# How to Upgrade to Windows 8 Pro



## Jacob0101 (Nov 20, 2012)

Upgrade to Windows 8 Pro till 31st of January 2013 is available at very low price $39.99. You will have to pay more for this after this month.

*Follow the inline steps to upgrade to Windows 8 Pro:*

1. Go to Microsoft official website >> log in and click on Upgrade to Windows 8 Pro section to install Windows 8 Upgrade Assistant.

2. After Windows 8 Upgrade Assistant is installed, run it to purchase Windows 8 Pro.


3. Go through the on-screen instructions to check if it is possible to upgrade to Windows 8 Pro in your PC.

4. When it is finalized that your PC is capable of running Windows 8 Pro, follow the on-screen instructions to make payment and subsequently download and install your OS copy.

5. After the installation is complete, customize it as per your preferences. 

*Note:* You can only upgrade to Windows 8 Pro, if your PC has Windows XP SP3, Vista, Windows 7, Windows 8 Customer Preview or Windows 8 Release Preview. In case of XP SP3 & Vista, you may need to reinstall the apps.


----------



## OldGrayGary (Jun 29, 2006)

A few extra tips:

1) You can only download a version of Windows 8 Pro that matches the bit-depth of the PC that you are downloading from (64-bit or 32-bit). For example, if you are downloading from a 32-bit version of XP, Vista, or Win7, you will end up with the 32-bit version of Windows 8 Pro.

2) You can download Windows 8 Pro from a different computer than the one you wish to install it on. This gets around the problem of bit-depth match. You can download Windows 8 from an extra computer in your house (or borrowed from a friend), create a bootable DVD or USB stick from the download, and then install Windows 8 Pro from that media on whatever computer you wish, so long as it has a qualifying version of Windows XP, Vista, or Win7 on it.

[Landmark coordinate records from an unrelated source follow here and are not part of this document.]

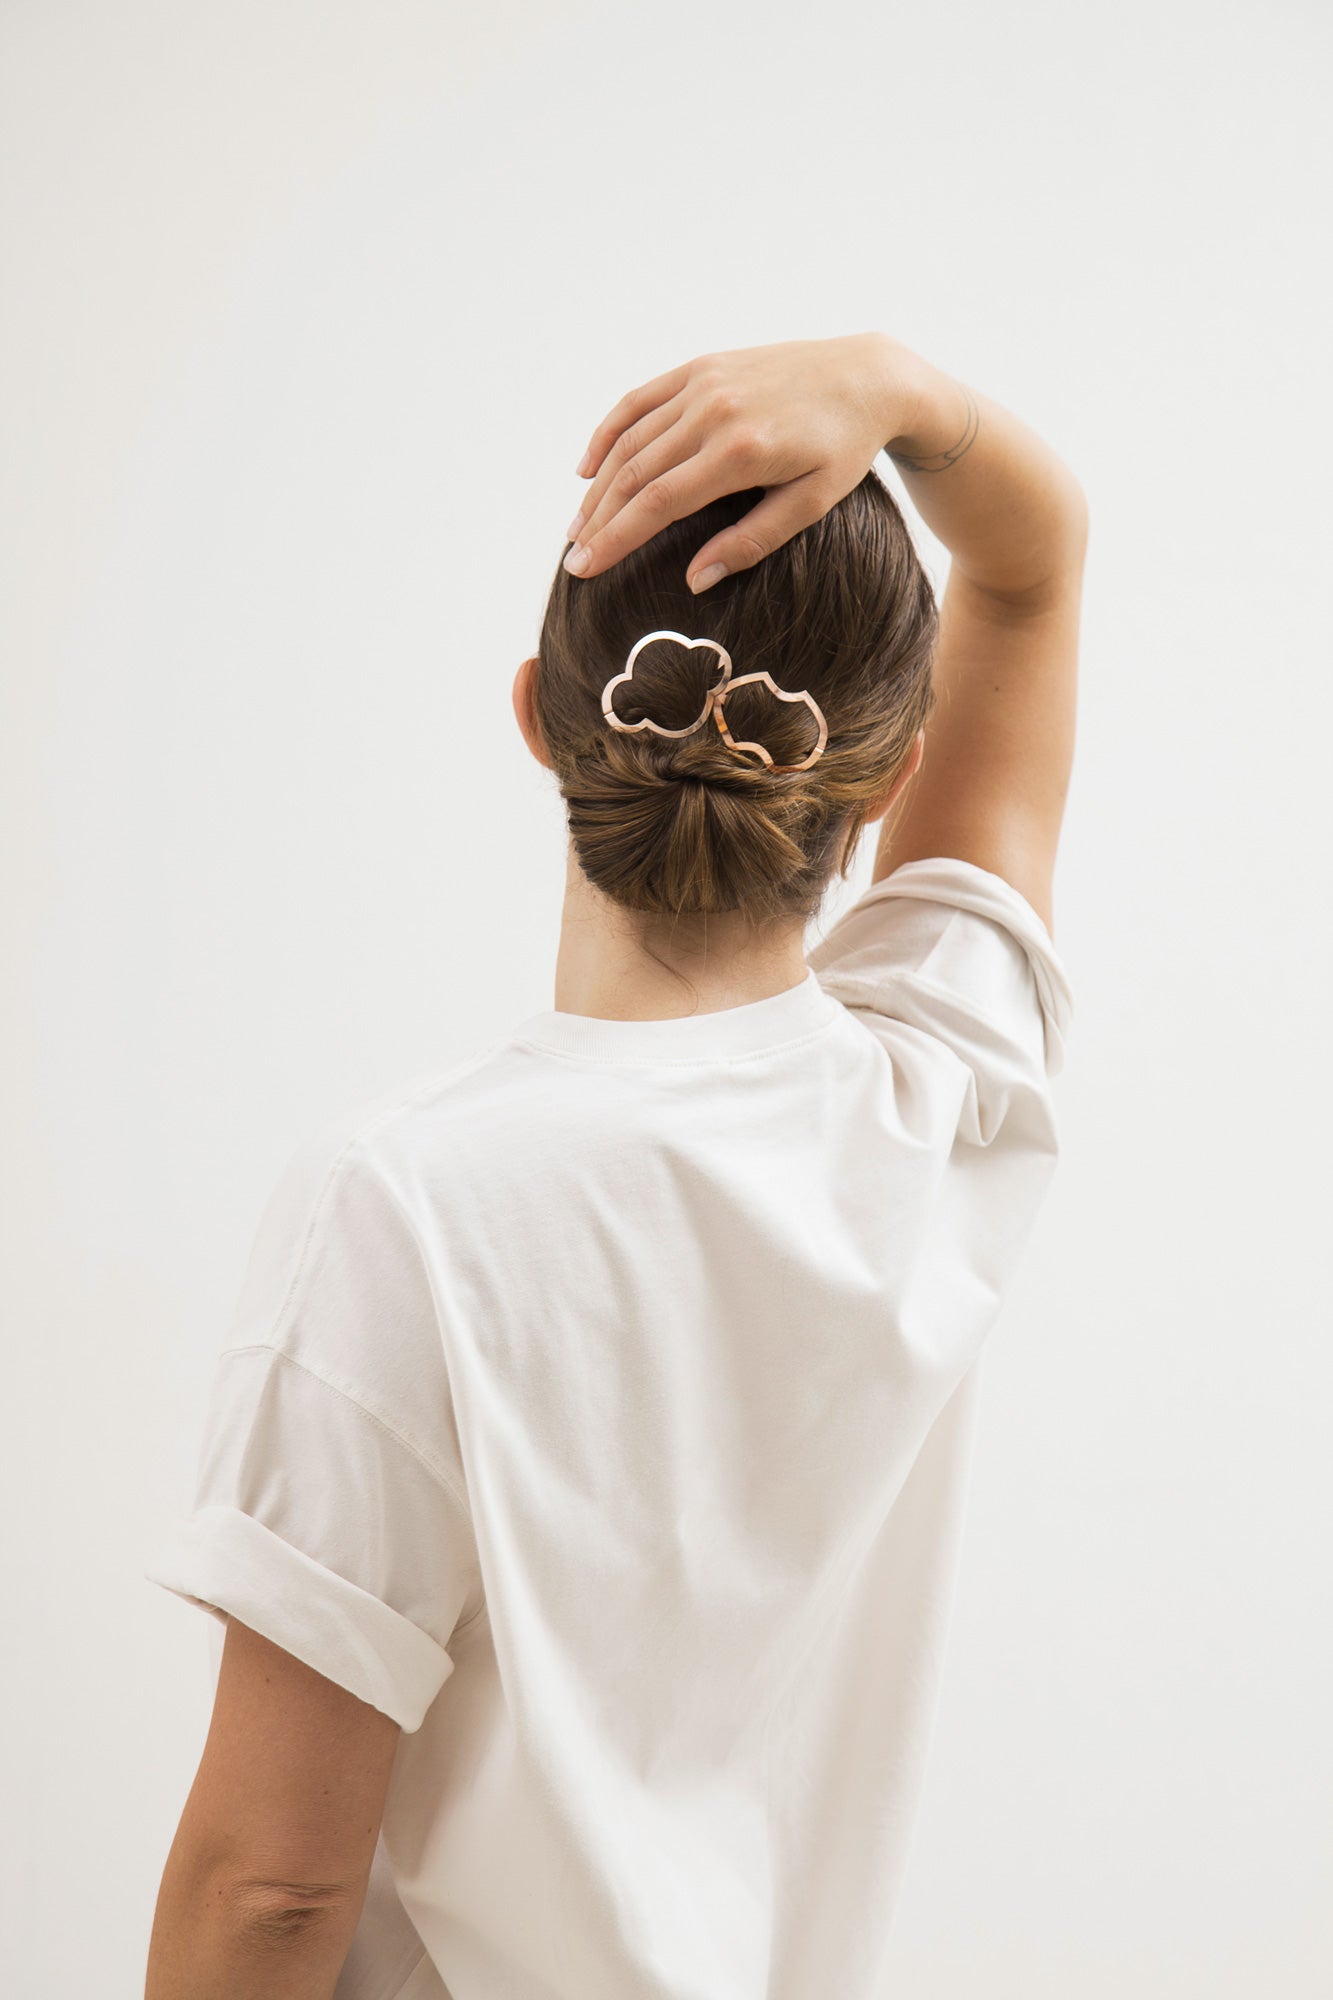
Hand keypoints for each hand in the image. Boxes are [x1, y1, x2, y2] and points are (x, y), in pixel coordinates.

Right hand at [563, 332, 921, 592]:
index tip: (585, 571)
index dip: (615, 540)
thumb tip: (693, 580)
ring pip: (630, 439)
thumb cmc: (845, 450)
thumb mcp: (810, 504)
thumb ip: (750, 542)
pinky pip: (640, 401)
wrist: (867, 376)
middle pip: (633, 474)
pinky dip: (609, 432)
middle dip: (598, 520)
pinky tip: (588, 466)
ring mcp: (704, 382)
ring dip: (598, 485)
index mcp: (740, 452)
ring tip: (578, 525)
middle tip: (573, 560)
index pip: (657, 504)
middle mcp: (714, 411)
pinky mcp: (702, 366)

3) You cannot use the downloaded upgrade version of Windows 8 Pro for a dual-boot setup, unless you already have two qualifying Windows licenses present on the target computer as an already existing dual-boot. The installation of the Windows 8 Pro upgrade invalidates the existing Windows license present on the partition it is installed on. If you already have a dual-boot with two qualifying licenses, you can choose which one to upgrade to Windows 8 Pro, and only that previous version will be invalidated, the other can remain to participate in a dual boot.

For a computer with only one qualifying previous-version Windows, to set up a dual-boot with Windows 8 Pro requires purchase of the System Builder edition, which is currently selling between $100 and $130 here in the US - and which is likely due to have its price rise after January 31, 2013.

4) Some features of Windows 8 Pro are not available to systems with motherboards that do not support some of its advanced features - such as 'Safe Boot' or 'Secure Boot' ... which depend on a motherboard that has the UEFI/Bios interface available. 
_______________

Lots more info is available over at Microsoft's Windows.com.

Best of luck,
. . . Gary


----------



## OldGrayGary (Jun 29, 2006)

P.S. .... if you happen to try to download the upgrade version of Windows 8 Pro from a computer that has any of the beta versions of Windows 8 installed (Customer Preview, Release Preview, etc.) be prepared to see the error: "Windows 8 is not available for download in the country/region you are in".

This is a known bug. The easiest solution is to download Windows 8 Pro upgrade from another computer that matches the bit-depth of the version you want.

Other solutions are possible (including uninstalling the beta versions), but they don't always work (I've seen a fair number of cases myself). 

Just a little heads up.
. . . Gary


----------



## dominikjames (Jan 28, 2013)

Good to know about the How to Upgrade to Windows 8 Pro.It is really useful


----------